Heterogeneity and sensitivity analyses
Significant heterogeneity was observed, as shown in Tables 2 and 3. We observed that ethnicity, HWE, and quality score were not source of source of heterogeneity. However, when we excluded Pereira Serafim PV et al. (supplemental Table 1), I2 value dropped and significant association was found in overall analysis (G vs. A: OR = 1.15, 95% CI: 1.02–1.30) for CYP1A1 A2455G polymorphism. Furthermore, after BFDP correction, no significant association was observed in G vs. A (BFDP= 0.998)
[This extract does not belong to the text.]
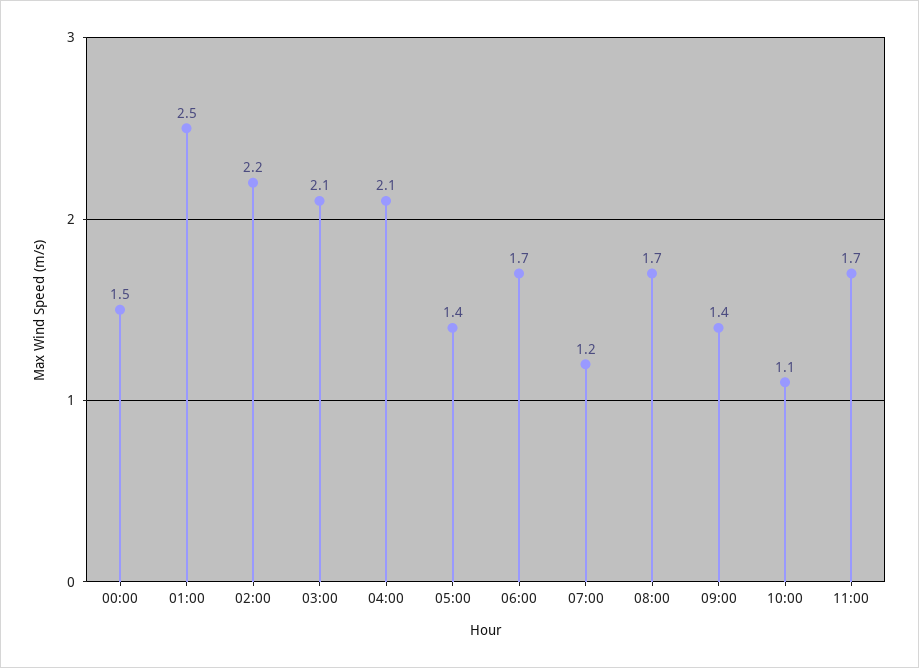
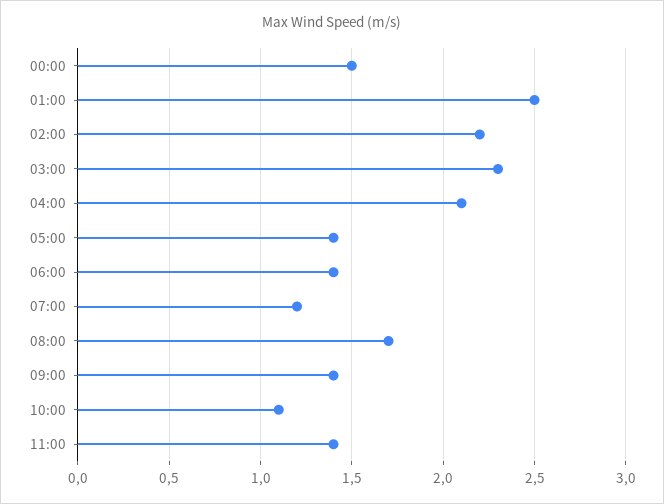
03:00: 2.1 -> 2.3
06:00: 1.7 -> 1.4
11:00: 1.7 -> 1.4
Sensitivity analysis was conducted using two methods. First, the results did not change when we applied one by one exclusion in the present study. Further, when we only involved high-quality and HWE in controls studies, a significant association was yielded in Asians (C vs. T: OR = 0.92, 95% CI: 0.85–1.00), Asia countries populations (C vs. T: OR = 0.92, 95% CI: 0.85–1.00), rectal cancer (CC vs. TT: OR = 0.73, 95% CI: 0.55–0.97; CC vs. (TT + TC): OR = 0.75, 95% CI: 0.57–0.98; C vs. T: OR = 0.89, 95% CI: 0.80–1.00), and females (TC vs. TT: OR = 1.27, 95% CI: 1.00–1.62) for the CYP1A1 T3801C polymorphism, as also shown in Table 2; concerning the CYP1A1 T2455G polymorphism, a significant association was observed in overall analysis, Asians, Caucasians, Asia countries populations, Europe countries populations, and males, as also shown in Table 3. However, after BFDP correction, no significant associations were found in the above all analyses (all BFDP > 0.8), as also listed in Tables 2-3.